巨大なナリムチが飾られたショールーム前で、つむぎのにしの西代表(右)と母・一美さん
14日「ナリムチ」
商売繁盛願い、つむぎのにし
1月14日は、小正月の前日で五穀豊穣(ほうじょう)や無病息災を願う「ナリムチ(餅花)」――。奄美市の名瀬中央通りアーケード商店街にある大島紬専門店「つむぎのにし」(西京子=あつこ=代表)では、新年の幸せを願う色とりどりの〝餅の花〟が店頭を彩り、訪れる買い物客らを楽しませている。
ナリムチは、ブブ木(リュウキュウエノキ)の枝に花に見立てた4色(白、赤、黄、緑)の餅を付け、五穀豊穣や家内安全を願う風習。北大島や徳之島などで受け継がれており、薩摩藩から伝わったとされている。
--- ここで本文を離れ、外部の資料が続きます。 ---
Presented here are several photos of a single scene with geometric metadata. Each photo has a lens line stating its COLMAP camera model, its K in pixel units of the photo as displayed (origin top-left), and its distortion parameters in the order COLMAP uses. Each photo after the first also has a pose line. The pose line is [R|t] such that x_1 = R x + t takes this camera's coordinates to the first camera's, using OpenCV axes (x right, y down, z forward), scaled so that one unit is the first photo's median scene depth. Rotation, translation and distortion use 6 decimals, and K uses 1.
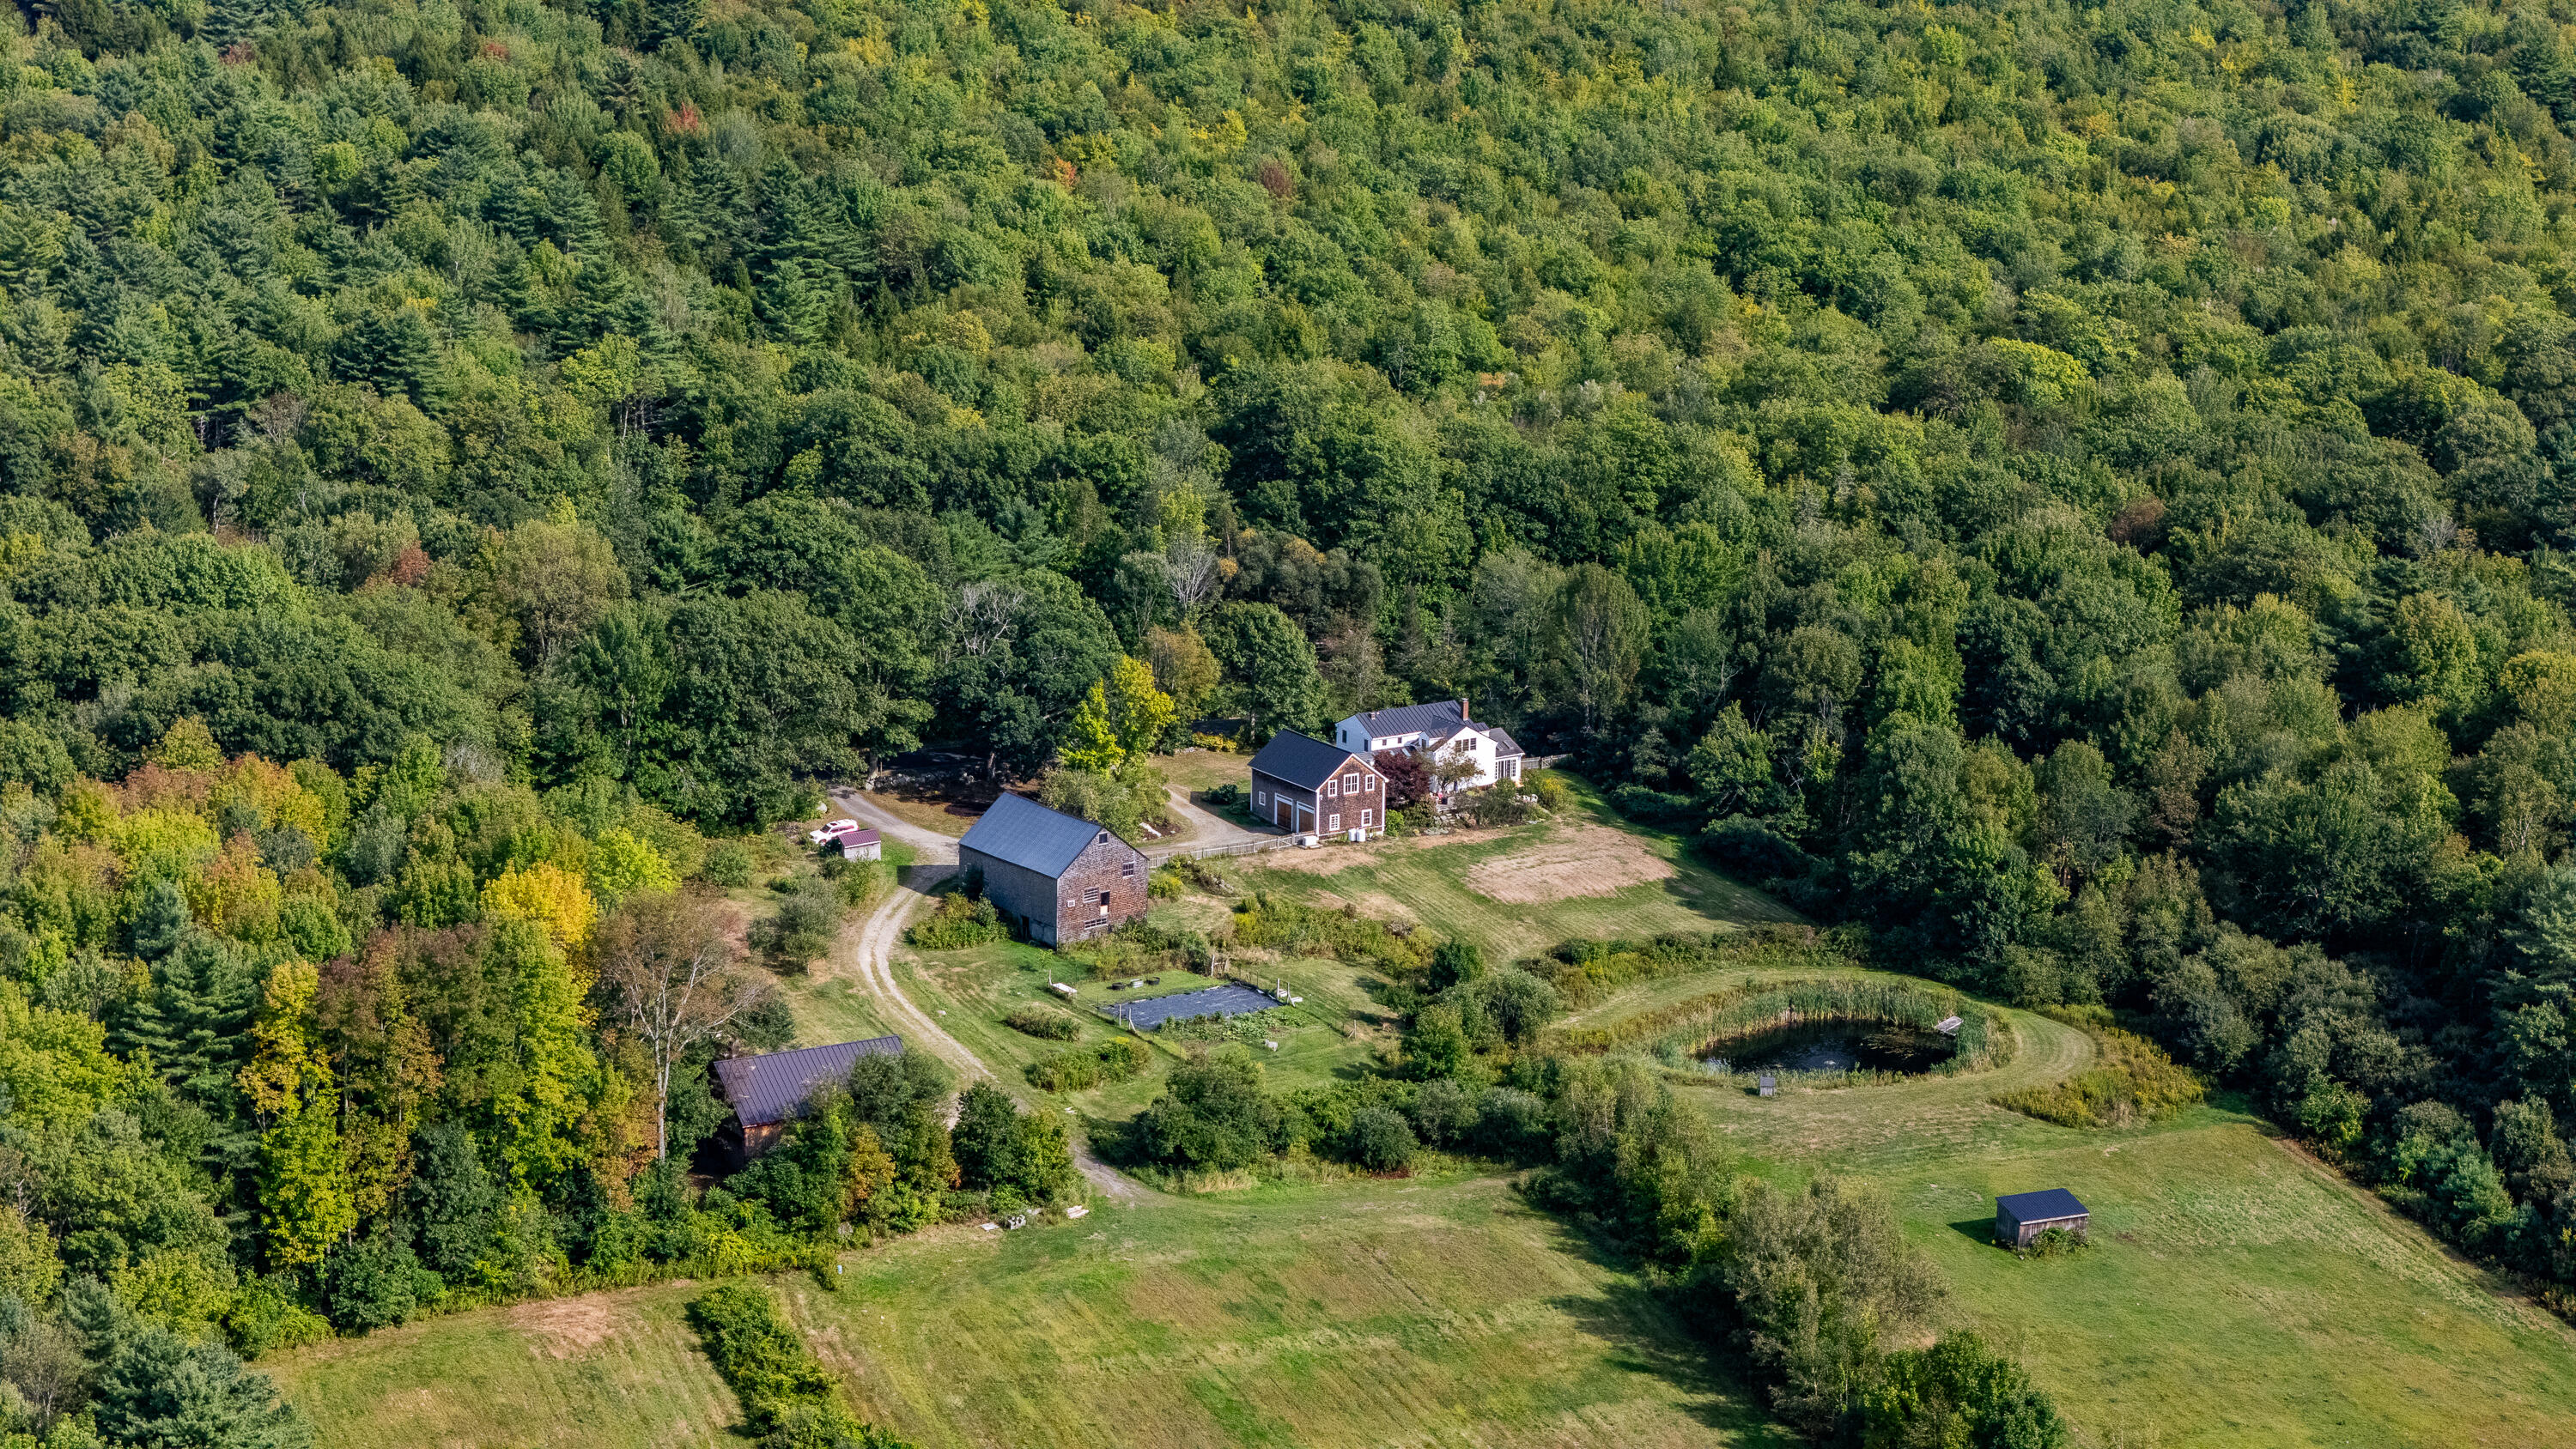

つむぎのにしは60年以上前に創業。現在の店舗に移転した2008年からは商売繁盛を願い、入り口ショールームの2か所に手作りのナリムチを毎年飾り付けている。ナリムチは、ブブ木に代えて幸運の木・柳を使って製作。餅は同店2階にある空手道場「剛柔流心道館」(西決造館長)に通う中学生の道場生と一緒に色が重ならないように工夫し、あでやかに仕上げた。
完成したナリムチは高さ約1・7㍍。餅は15パック使用した。共に店を営む母の一美さん(77)は「毎年、足を止めてディスプレーに見入る人も多い」と喜ぶ。
同店では大島紬の着物や洋服、小物などがずらりと並ぶ。コロナ後も回復は早く、運営も順調だという。西代表(51)は「道場生には転勤族も多く、製作過程も恒例行事となっている。島の伝統を伝えながら、商店街を盛り上げていく一助になれば」と話した。
枝は「正月の送り」の18日に下ろす。道場生の保護者が調理し持ち寄るのも恒例だという。